Dataset records
+++
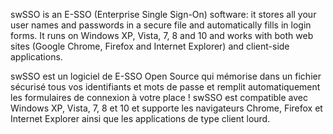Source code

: swSSO is an E-SSO (Enterprise Single Sign-On) software: it stores all your user names and passwords in a secure file and automatically fills in login forms.
It runs on Windows XP, Vista, 7, 8 and 10 and works with both web sites (Google Chrome, Firefox and Internet Explorer) and client-side applications.

swSSO est un logiciel de E-SSO Open Source qui mémorise dans un fichier sécurisé tous vos identifiants et mots de passe et remplit automatiquement les formulaires de connexion à votre place !
swSSO est compatible avec Windows XP, Vista, 7, 8 et 10 et supporte les navigateurs Chrome, Firefox et Internet Explorer ainsi que les applications de type client lourd.
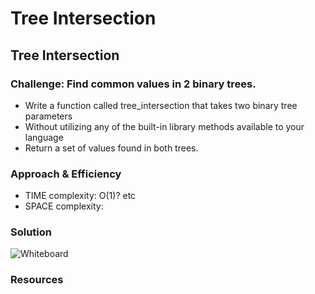 # Tree Intersection

## Tree Intersection

### Challenge: Find common values in 2 binary trees.
- Write a function called tree_intersection that takes two binary tree parameters
- Without utilizing any of the built-in library methods available to your language
- Return a set of values found in both trees.

### Approach & Efficiency
- TIME complexity: O(1)? etc
- SPACE complexity: 

### Solution
![Whiteboard]()

### Resources
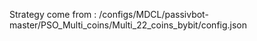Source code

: Strategy come from : /configs/MDCL/passivbot-master/PSO_Multi_coins/Multi_22_coins_bybit/config.json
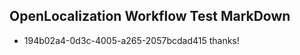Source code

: ## OpenLocalization Workflow Test MarkDown
* 194b02a4-0d3c-4005-a265-2057bcdad415 thanks!

<!--HONumber=Sep16_HO1-->


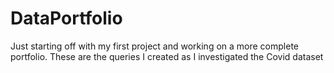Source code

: # DataPortfolio
Just starting off with my first project and working on a more complete portfolio. These are the queries I created as I investigated the Covid dataset
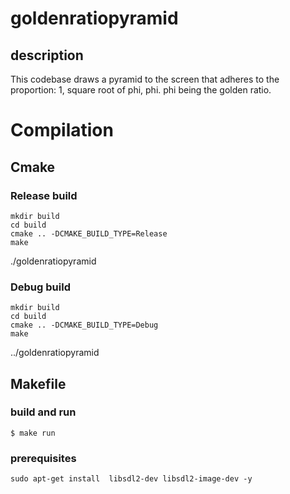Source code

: # goldenratiopyramid
## description
This codebase draws a pyramid to the screen that adheres to the proportion: 1, square root of phi, phi. phi being the golden ratio.
# Compilation
## Cmake
### Release build
	mkdir build
	cd build
	cmake .. -DCMAKE_BUILD_TYPE=Release
 	make
  ./goldenratiopyramid
### Debug build
	mkdir build
	cd build
	cmake .. -DCMAKE_BUILD_TYPE=Debug
 	make
  ../goldenratiopyramid
## Makefile
### build and run
	$ make run 

### prerequisites
 	sudo apt-get install  libsdl2-dev libsdl2-image-dev -y


 

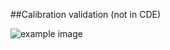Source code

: ##Calibration validation (not in CDE)

![example image](https://raw.githubusercontent.com/wiki/schneith/Kalibr-test/images/todo.gif)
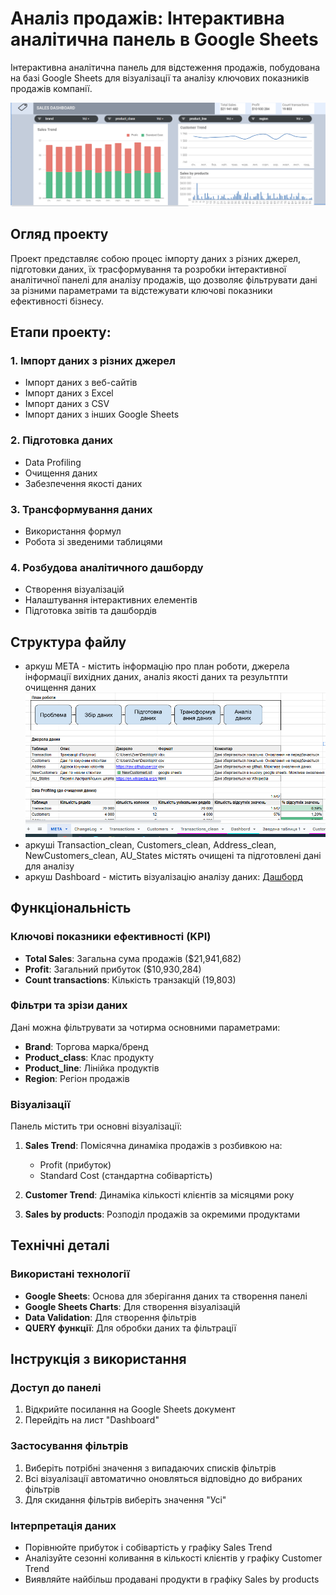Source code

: # Аналіз продажів: Інтерактивна аналітична панель в Google Sheets

Інтерактивна аналітична панель для відстеження продажів, побудована на базі Google Sheets для візуалізації та аналізу ключових показників продажів компанії.

![Аналітична панель продажів](screenshots/Dashboard.png)

## Огляд проекту

Проект представляє собою процес імпорту даних з різних джерел, підготовки даних, їх трасформування та розробки інтерактивної аналітичної панелі для аналізу продажів, що дозволяє фільтрувати дані за різними параметрами та відстежувати ключові показники ефективності бізнесу.

## Етапи проекту:

### 1. Імпорт даних з різних джерел

- Імпорт даних з веб-сайтів
- Імпорт даних з Excel
- Імпорт даних з CSV
- Імпорт даних з інших Google Sheets

### 2. Підготовка даних

- Data Profiling
- Очищення даних
- Забезпечення якості даних

### 3. Трансформування даних

- Використання формул
- Робота зі зведеними таблицями

### 4. Розбудова аналітичного дашборду

- Створення візуалізацій
- Налаштування інтерактивних елементів
- Підготовка звітів та дашбордів

## Структура файлу

- аркуш МЕТА - містить інформацію про план роботи, джерела інформації вихідних даних, аналіз якості даних та результпти очищення даних
![аркуш МЕТА](screenshots/meta.png)
- аркуші Transaction_clean, Customers_clean, Address_clean, NewCustomers_clean, AU_States містять очищені та підготовлені дані для аналізу
- аркуш Dashboard - містить візуалізацію аналізу даних: [Дашборд](https://docs.google.com/spreadsheets/d/1NRMXCEFktRtBtS9sYOJOjE6KsIio7-3jFb-pyY9Pkp8/edit?gid=955877474#gid=955877474)

## Функціональність

### Ключові показники ефективності (KPI)
- **Total Sales**: Загальна сума продажів ($21,941,682)
- **Profit**: Загальний прибуток ($10,930,284)
- **Count transactions**: Кількість транзакцій (19,803)

### Фільтри та зрізи даних
Дані можна фільтрувати за чотирма основними параметрами:
- **Brand**: Торгова марка/бренд
- **Product_class**: Клас продукту
- **Product_line**: Лінійка продуктів
- **Region**: Регіон продажів

### Візуалізації
Панель містить три основні візуалізації:

1. **Sales Trend**: Помісячна динаміка продажів з розбивкою на:
   - Profit (прибуток)
   - Standard Cost (стандартна собівартість)

2. **Customer Trend**: Динаміка кількості клієнтів за місяцями року

3. **Sales by products**: Розподіл продажів за окремими продуктами

## Технічні деталі

### Використані технології
- **Google Sheets**: Основа для зберігання даних та створення панелі
- **Google Sheets Charts**: Для створення візуалізацій
- **Data Validation**: Для створення фільтрів
- **QUERY функції**: Для обробки даних та фільтрації

## Інструкція з використання

### Доступ до панелі
1. Відкрийте посилання на Google Sheets документ
2. Перейдіть на лист "Dashboard"

### Застосування фільтрів
1. Виберіть потрібні значення з випадаючих списків фільтрів
2. Всі візуалізації автоматично оновляться відповідно до вибраних фільтрів
3. Для скидання фільтрів виберіть значення "Усі"

### Інтерпретація даних
- Порівнюйте прибуток і собівартість у графіку Sales Trend
- Аналізуйте сезонні коливання в кількості клієнтів у графіку Customer Trend
- Виявляйте найбільш продавані продукти в графіку Sales by products
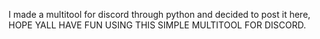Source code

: I made a multitool for discord through python and decided to post it here, HOPE YALL HAVE FUN USING THIS SIMPLE MULTITOOL FOR DISCORD.
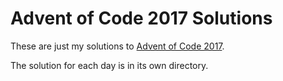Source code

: Advent of Code 2017 Solutions
=============================

These are just my solutions to [Advent of Code 2017](https://adventofcode.com/2017/).

The solution for each day is in its own directory.
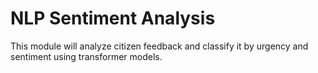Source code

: # NLP Sentiment Analysis
This module will analyze citizen feedback and classify it by urgency and sentiment using transformer models.
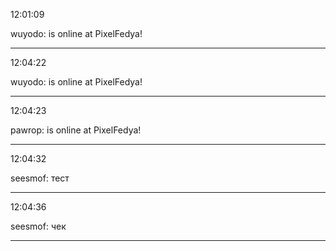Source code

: 12:01:09

wuyodo: is online at PixelFedya!

---

12:04:22

wuyodo: is online at PixelFedya!

---

12:04:23

pawrop: is online at PixelFedya!

---

12:04:32

seesmof: тест 󠀀

---

12:04:36

seesmof: чек

---

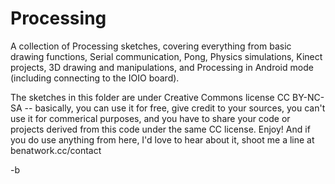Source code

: Processing
==========

A collection of Processing sketches, covering everything from basic drawing functions, Serial communication, Pong, Physics simulations, Kinect projects, 3D drawing and manipulations, and Processing in Android mode (including connecting to the IOIO board). 

The sketches in this folder are under Creative Commons license CC BY-NC-SA -- basically, you can use it for free, give credit to your sources, you can't use it for commerical purposes, and you have to share your code or projects derived from this code under the same CC license. Enjoy! And if you do use anything from here, I'd love to hear about it, shoot me a line at benatwork.cc/contact

-b
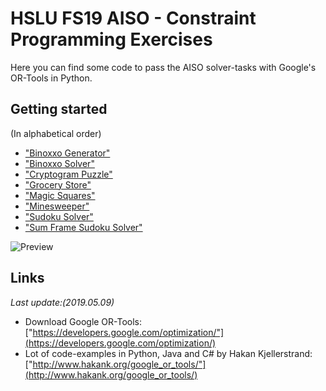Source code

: # HSLU FS19 AISO - Constraint Programming Exercises  
Here you can find some code to pass the AISO solver-tasks with Google's OR-Tools in Python.

## Getting started
(In alphabetical order)
* ["Binoxxo Generator"](HSLU_FS19_AISO_Exercises/Constraint_Programming/BinoxxoGenerator.ipynb)
* ["Binoxxo Solver"](HSLU_FS19_AISO_Exercises/Constraint_Programming/BinoxxoSolver.ipynb)
* ["Cryptogram Puzzle"](HSLU_FS19_AISO_Exercises/Constraint_Programming/CryptogramPuzzle.ipynb)
* ["Grocery Store"](HSLU_FS19_AISO_Exercises/Constraint_Programming/GroceryStore.ipynb)
* ["Magic Squares"](HSLU_FS19_AISO_Exercises/Constraint_Programming/MagicSquares.ipynb)
* ["Minesweeper"](HSLU_FS19_AISO_Exercises/Constraint_Programming/Minesweeper.ipynb)
* ["Sudoku Solver"](HSLU_FS19_AISO_Exercises/Constraint_Programming/SudokuSolver.ipynb)
* ["Sum Frame Sudoku Solver"](HSLU_FS19_AISO_Exercises/Constraint_Programming/SumFrameSudokuSolver.ipynb)  

![Preview](HSLU_FS19_AISO_Exercises/Constraint_Programming/images/preview.png)  

## Links
_Last update:(2019.05.09)_
* Download Google OR-Tools: ["https://developers.google.com/optimization/"](https://developers.google.com/optimization/)
* Lot of code-examples in Python, Java and C# by Hakan Kjellerstrand: ["http://www.hakank.org/google_or_tools/"](http://www.hakank.org/google_or_tools/)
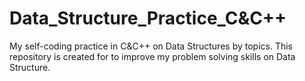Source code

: # Data_Structure_Practice_C&C++
My self-coding practice in C&amp;C++ on Data Structures by topics. This repository is created for to improve my problem solving skills on Data Structure.
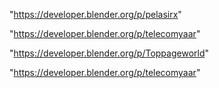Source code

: "https://developer.blender.org/p/pelasirx"

"https://developer.blender.org/p/telecomyaar"

 
"https://developer.blender.org/p/Toppageworld"


"https://developer.blender.org/p/telecomyaar"


 

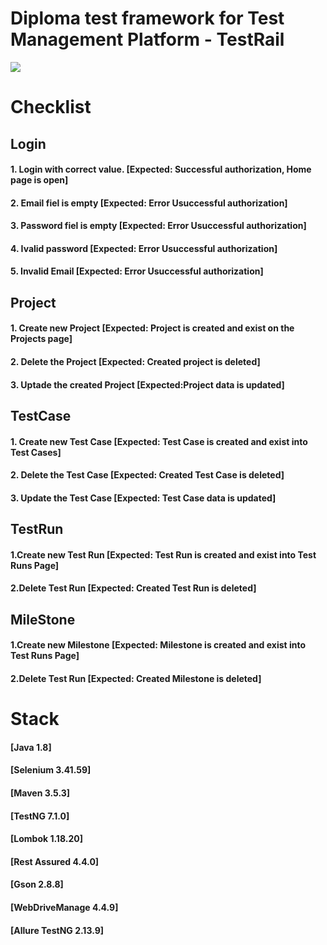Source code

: # Diploma test framework for Test Management Platform - TestRail
<img src="https://testmatick.com/wp-content/uploads/2019/11/Logotip-TestRail.png">
<h1>Checklist</h1>
<h2>Login</h2>
<h4>1. Login with correct value. [Expected: Successful authorization, Home page is open]</h4>
<h4>2. Email fiel is empty [Expected: Error Usuccessful authorization]</h4> 
<h4>3. Password fiel is empty [Expected: Error Usuccessful authorization]</h4>
<h4>4. Ivalid password [Expected: Error Usuccessful authorization]</h4>
<h4>5. Invalid Email [Expected: Error Usuccessful authorization]</h4> 
<h2>Project</h2>
<h4>1. Create new Project [Expected: Project is created and exist on the Projects page]</h4>
<h4>2. Delete the Project [Expected: Created project is deleted]</h4>
<h4>3. Uptade the  created Project [Expected:Project data is updated]</h4>
<h2>TestCase</h2>
<h4>1. Create new Test Case [Expected: Test Case is created and exist into Test Cases]</h4>
<h4>2. Delete the Test Case [Expected: Created Test Case is deleted]</h4>
<h4>3. Update the Test Case [Expected: Test Case data is updated]</h4>
<h2>TestRun</h2>
<h4>1.Create new Test Run [Expected: Test Run is created and exist into Test Runs Page]</h4>
<h4>2.Delete Test Run [Expected: Created Test Run is deleted]</h4>
<h2>MileStone</h2>
<h4>1.Create new Milestone [Expected: Milestone is created and exist into Test Runs Page]</h4>
<h4>2.Delete Test Run [Expected: Created Milestone is deleted]</h4>

<h1>Stack</h1>
<h4>[Java 1.8]</h4>
<h4>[Selenium 3.41.59]</h4>
<h4>[Maven 3.5.3]</h4>
<h4>[TestNG 7.1.0]</h4>
<h4>[Lombok 1.18.20]</h4>
<h4>[Rest Assured 4.4.0]</h4>
<h4>[Gson 2.8.8]</h4>
<h4>[WebDriveManage 4.4.9]</h4>
<h4>[Allure TestNG 2.13.9]</h4>

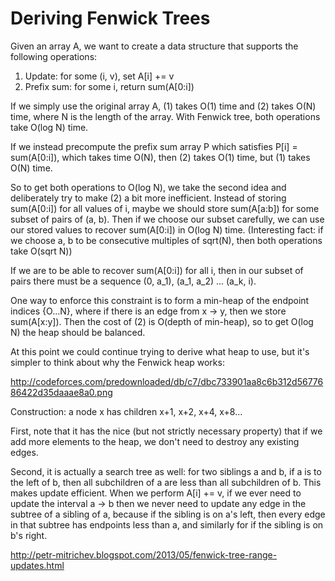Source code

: # Deriving Fenwick Trees

Given an array A, we want to create a data structure that supports the following operations:

1. Update: for some (i, v), set A[i] += v
2. Prefix sum: for some i, return sum(A[0:i])

If we simply use the original array A, (1) takes O(1) time and (2) takes O(N) time, where N is the length of the array. With Fenwick tree, both operations take O(log N) time.

If we instead precompute the prefix sum array P which satisfies P[i] = sum(A[0:i]), which takes time O(N), then (2) takes O(1) time, but (1) takes O(N) time.

So to get both operations to O(log N), we take the second idea and deliberately try to make (2) a bit more inefficient. Instead of storing sum(A[0:i]) for all values of i, maybe we should store sum(A[a:b]) for some subset of pairs of (a, b). Then if we choose our subset carefully, we can use our stored values to recover sum(A[0:i]) in O(log N) time. (Interesting fact: if we choose a, b to be consecutive multiples of sqrt(N), then both operations take O(sqrt N))

If we are to be able to recover sum(A[0:i]) for all i, then in our subset of pairs there must be a sequence (0, a_1), (a_1, a_2) ... (a_k, i).

One way to enforce this constraint is to form a min-heap of the endpoint indices {O...N}, where if there is an edge from x -> y, then we store sum(A[x:y]). Then the cost of (2) is O(depth of min-heap), so to get O(log N) the heap should be balanced.

At this point we could continue trying to derive what heap to use, but it's simpler to think about why the Fenwick heap works:

http://codeforces.com/predownloaded/db/c7/dbc733901aa8c6b312d5677686422d35daaae8a0.png

Construction: a node x has children x+1, x+2, x+4, x+8...

First, note that it has the nice (but not strictly necessary property) that if we add more elements to the heap, we don't need to destroy any existing edges.

Second, it is actually a search tree as well: for two siblings a and b, if a is to the left of b, then all subchildren of a are less than all subchildren of b. This makes update efficient. When we perform A[i] += v, if we ever need to update the interval a -> b then we never need to update any edge in the subtree of a sibling of a, because if the sibling is on a's left, then every edge in that subtree has endpoints less than a, and similarly for if the sibling is on b's right.

http://petr-mitrichev.blogspot.com/2013/05/fenwick-tree-range-updates.html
+++
• DIRECTIONS FOR THIS TASK:
Wherever "Java" occurs in the entries above, copy the line it sits on.

• ANSWER TO THE PROBLEM:
* Lot of code-examples in Python, Java and C# by Hakan Kjellerstrand: ["http://www.hakank.org/google_or_tools/"](http://www.hakank.org/google_or_tools/)
<h4>[Java 1.8]</h4>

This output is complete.